BRIEF: Would you copy the listing below exactly, keeping the pictures out?

RECORDS SUPPLIED:

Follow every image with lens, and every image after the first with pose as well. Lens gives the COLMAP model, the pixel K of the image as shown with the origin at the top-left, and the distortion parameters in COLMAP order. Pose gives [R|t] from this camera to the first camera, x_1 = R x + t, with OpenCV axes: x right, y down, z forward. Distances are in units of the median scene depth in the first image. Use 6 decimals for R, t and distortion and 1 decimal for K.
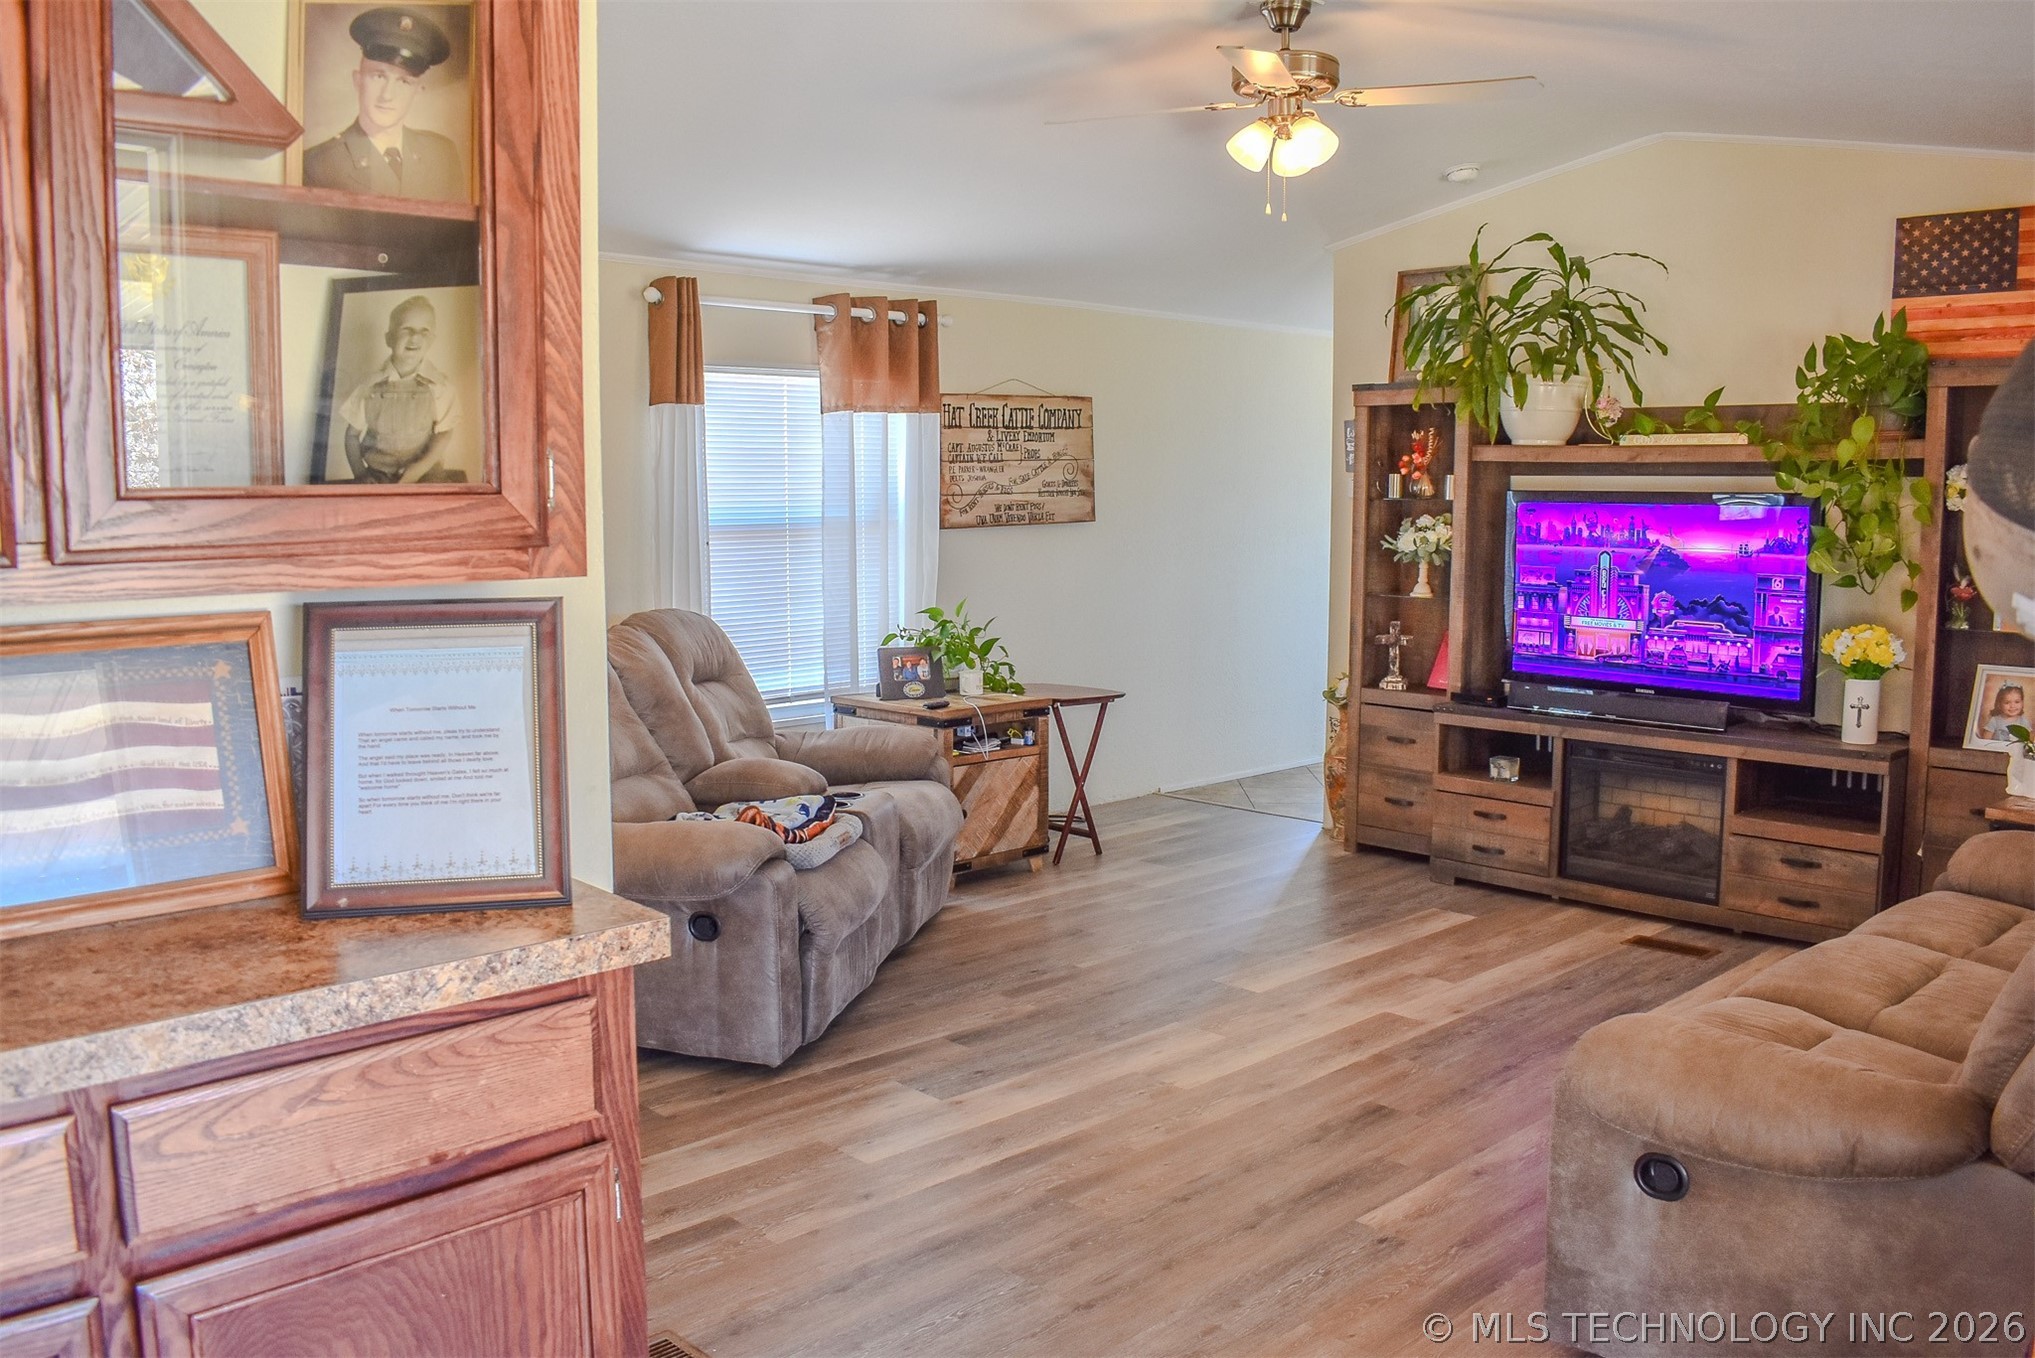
lens RADIAL K [[1638.5, 0, 1017.5], [0, 1638.5, 679.0], [0, 0, 1]] dist [-0.092974, 0.012654]
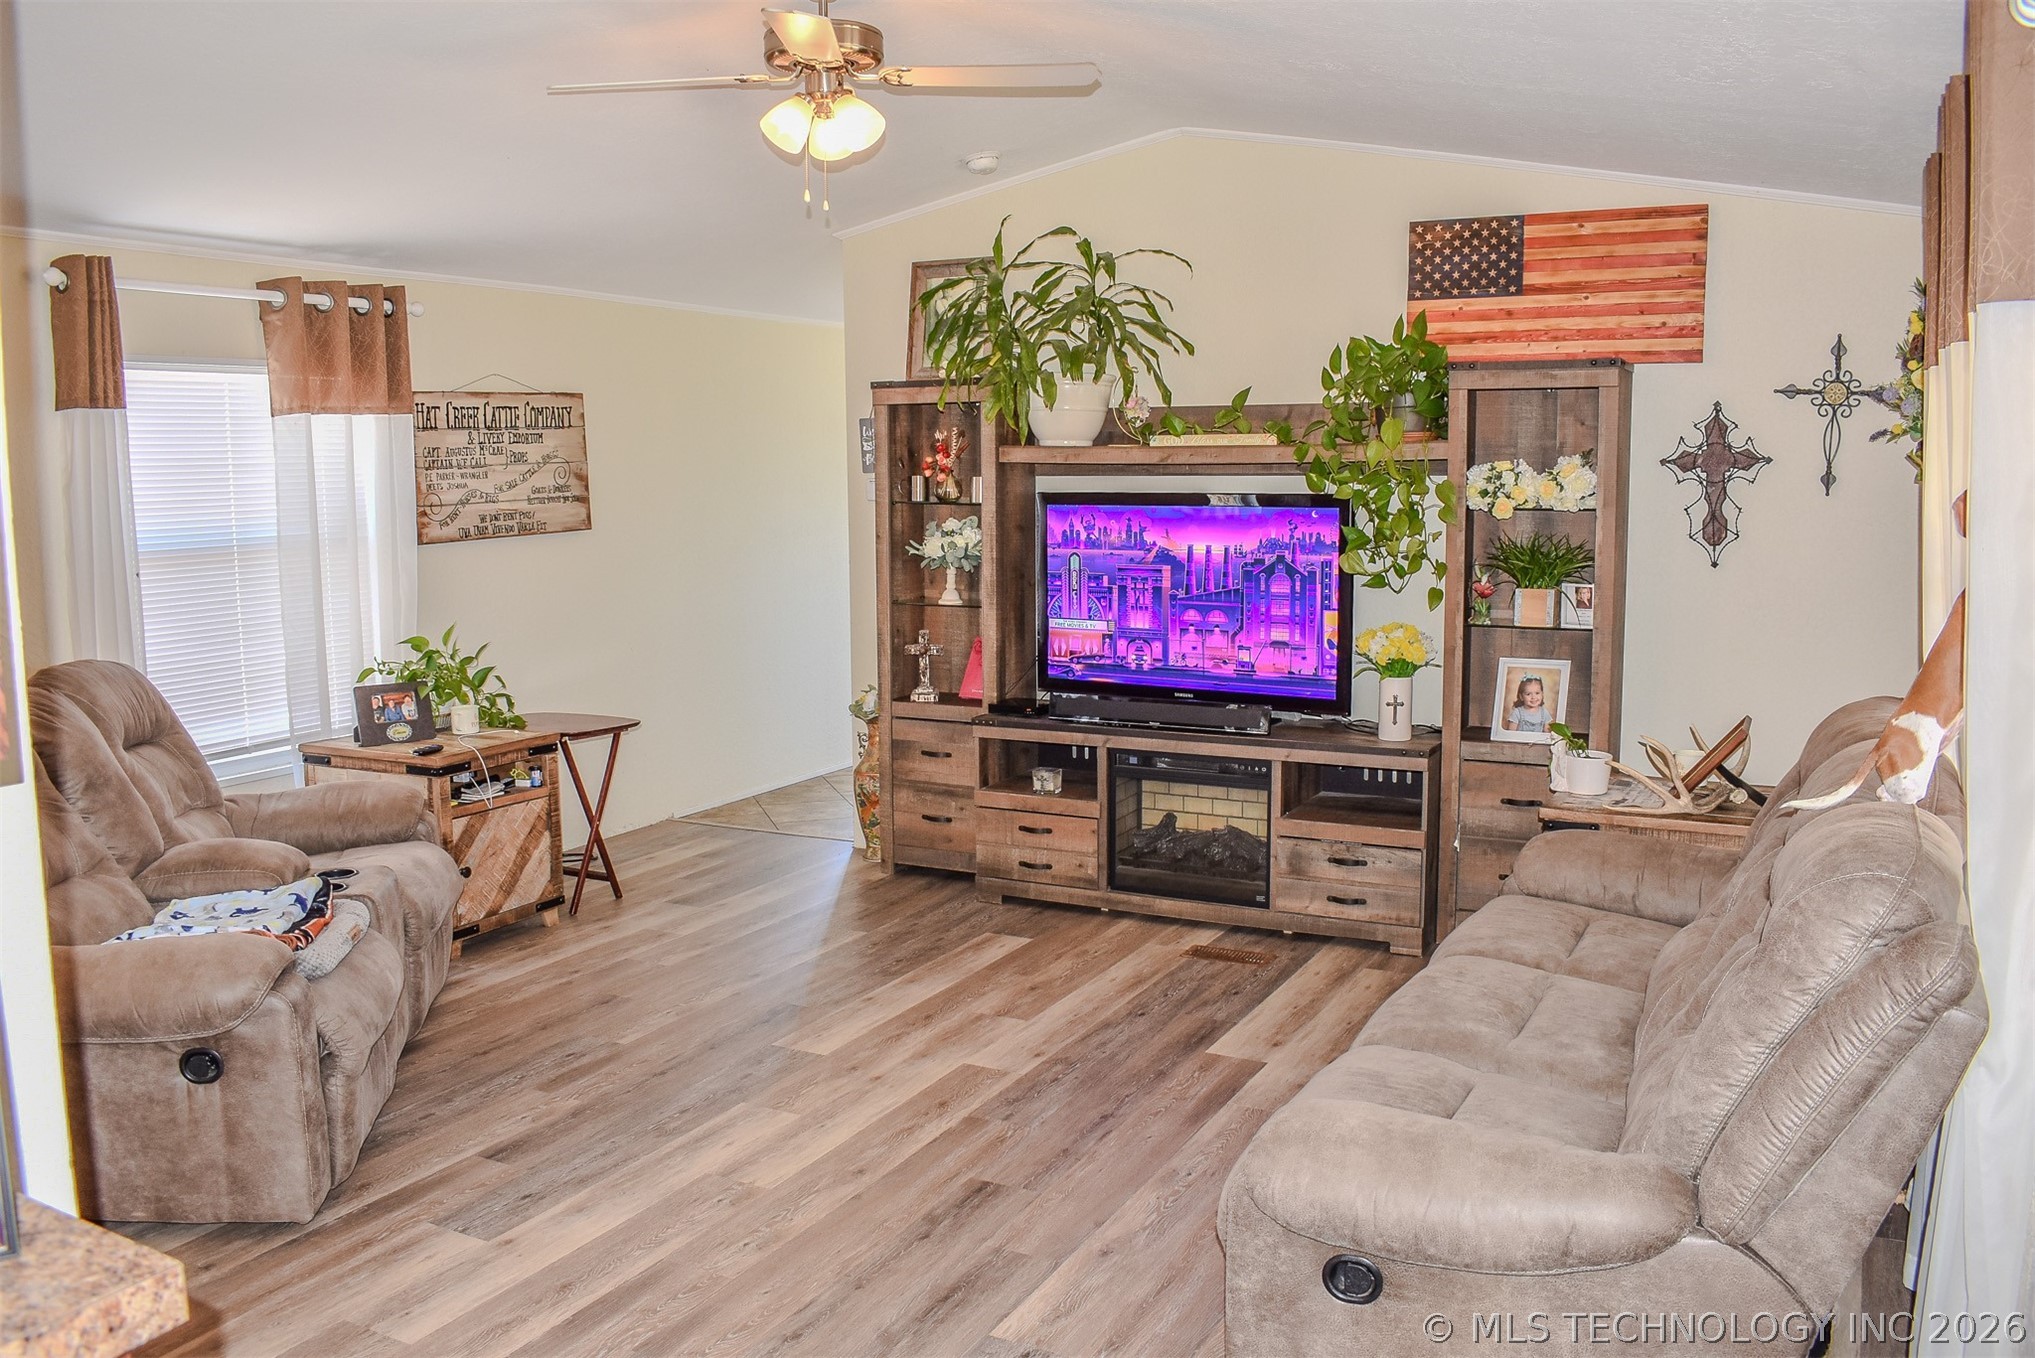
lens RADIAL K [[1638.5, 0, 1017.5], [0, 1638.5, 679.0], [0, 0, 1]] dist [-0.092974, 0.012654]
pose [[0.947161, -0.048162, 0.317121, -0.025604], [0.044188, 0.998829, 0.019716, -0.027267], [-0.317700, -0.004661, 0.948180, 0.085871]]
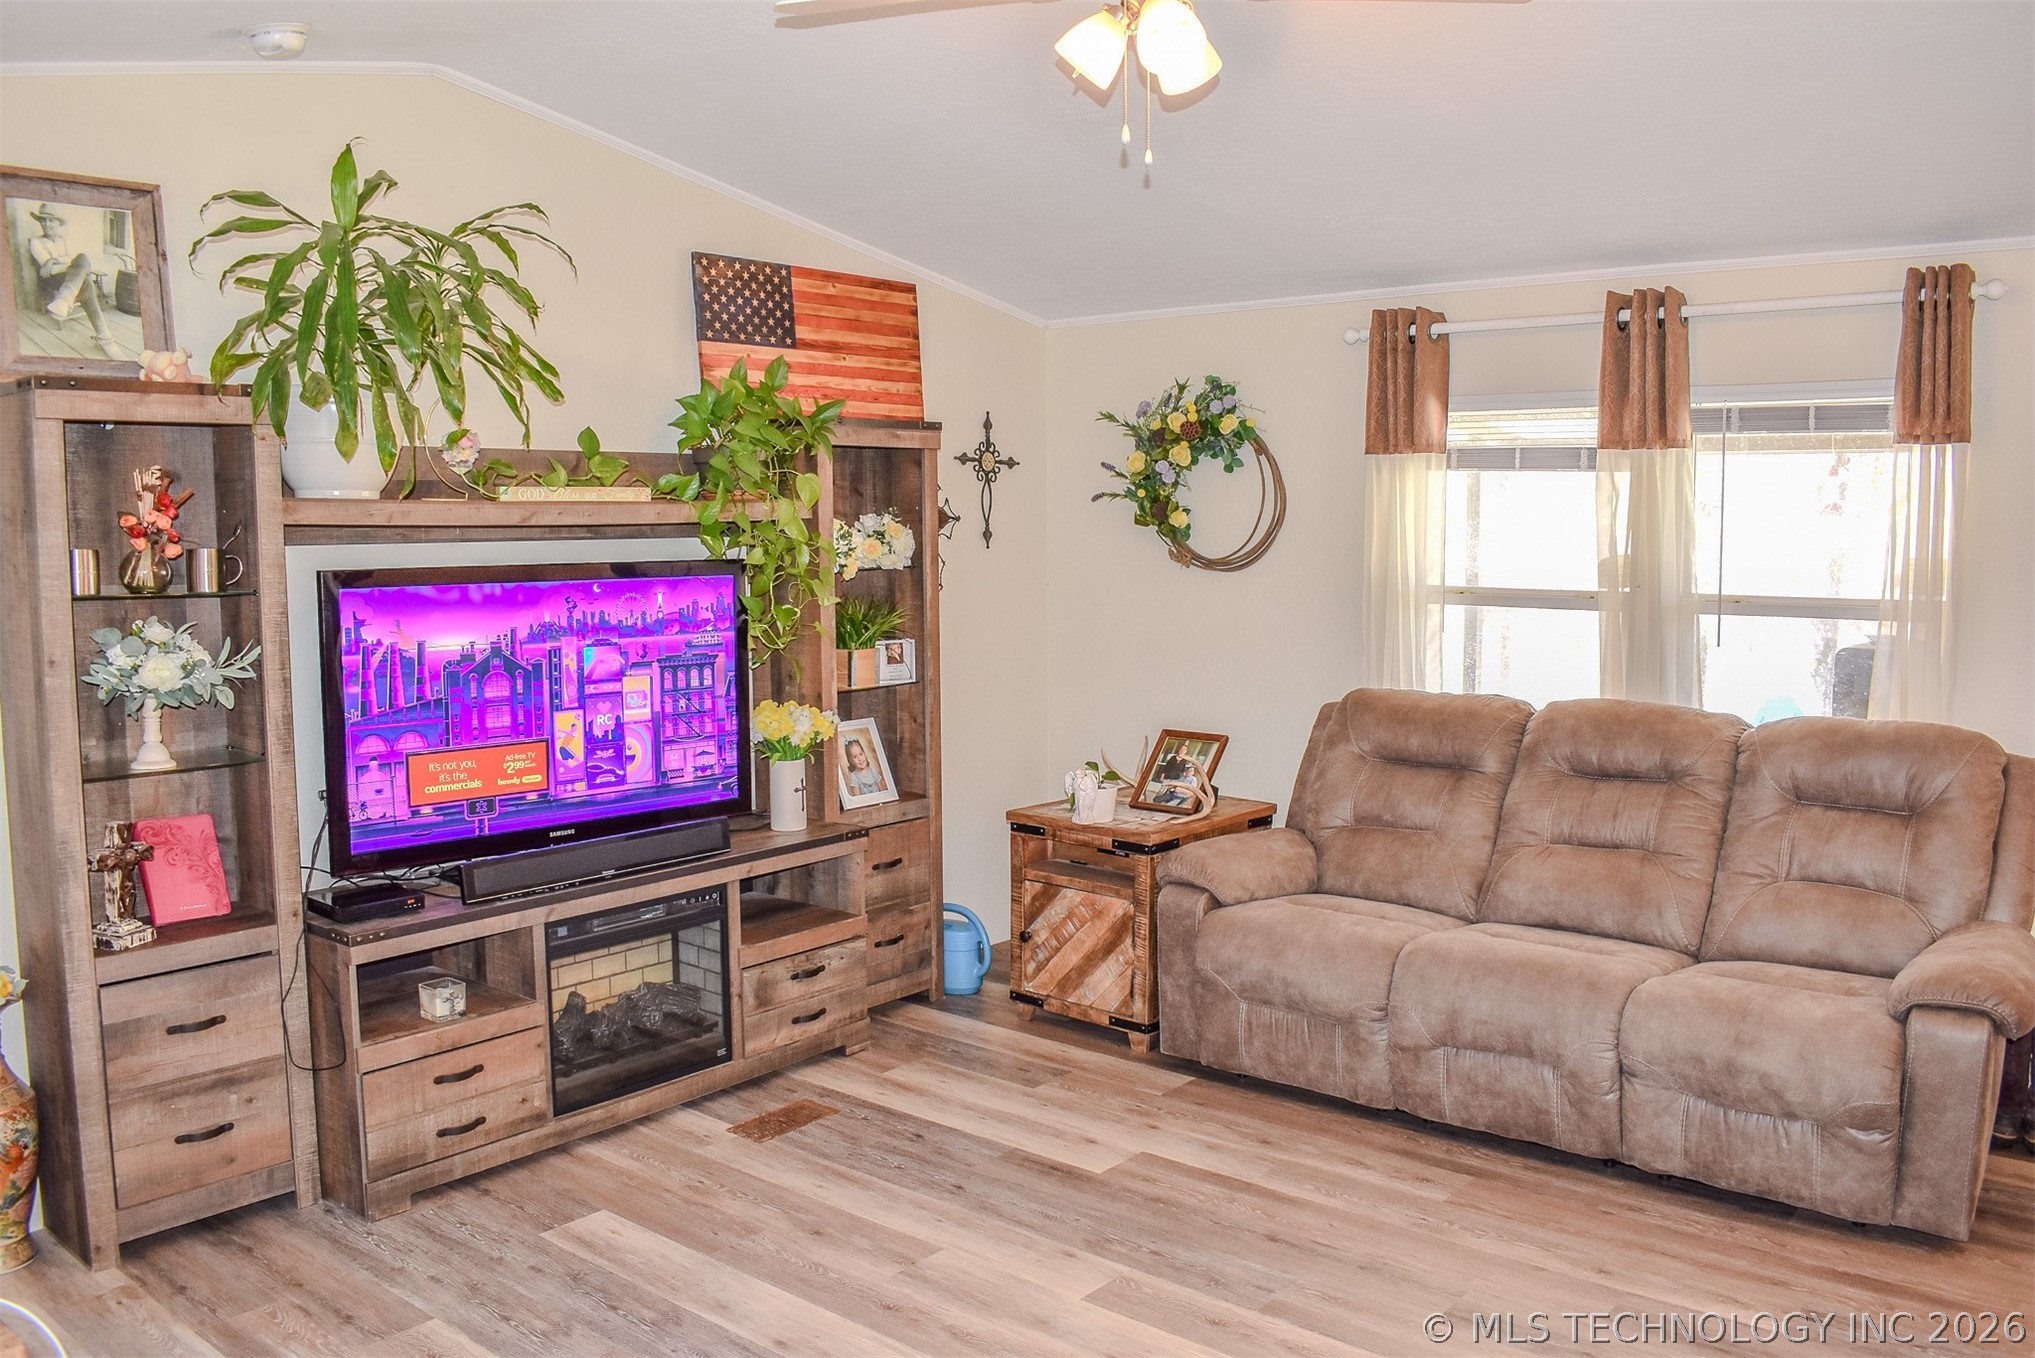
lens RADIAL K [[1623.8, 0, 1017.5], [0, 1623.8, 679.0], [0, 0, 1]] dist [-0.082711, 0.000155]
pose [[-0.110898, -0.096888, 0.989098, -0.367948], [0.120107, 0.986635, 0.110113, -0.121456], [-0.986547, 0.131009, -0.097779, 0.879367]]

REPLY TO THE EXERCISE:
Follow every image with lens, and every image after the first with pose as well. Lens gives the COLMAP model, the pixel K of the image as shown with the origin at the top-left, and the distortion parameters in COLMAP order. Pose gives [R|t] from this camera to the first camera, x_1 = R x + t, with OpenCV axes: x right, y down, z forward. Distances are in units of the median scene depth in the first image. Use 6 decimals for R, t and distortion and 1 decimal for K.
lens RADIAL K [[1638.5, 0, 1017.5], [0, 1638.5, 679.0], [0, 0, 1]] dist [-0.092974, 0.012654]
lens RADIAL K [[1638.5, 0, 1017.5], [0, 1638.5, 679.0], [0, 0, 1]] dist [-0.092974, 0.012654]
pose [[0.947161, -0.048162, 0.317121, -0.025604], [0.044188, 0.998829, 0.019716, -0.027267], [-0.317700, -0.004661, 0.948180, 0.085871]]
lens RADIAL K [[1623.8, 0, 1017.5], [0, 1623.8, 679.0], [0, 0, 1]] dist [-0.082711, 0.000155]
pose [[-0.110898, -0.096888, 0.989098, -0.367948], [0.120107, 0.986635, 0.110113, -0.121456], [-0.986547, 0.131009, -0.097779, 0.879367]]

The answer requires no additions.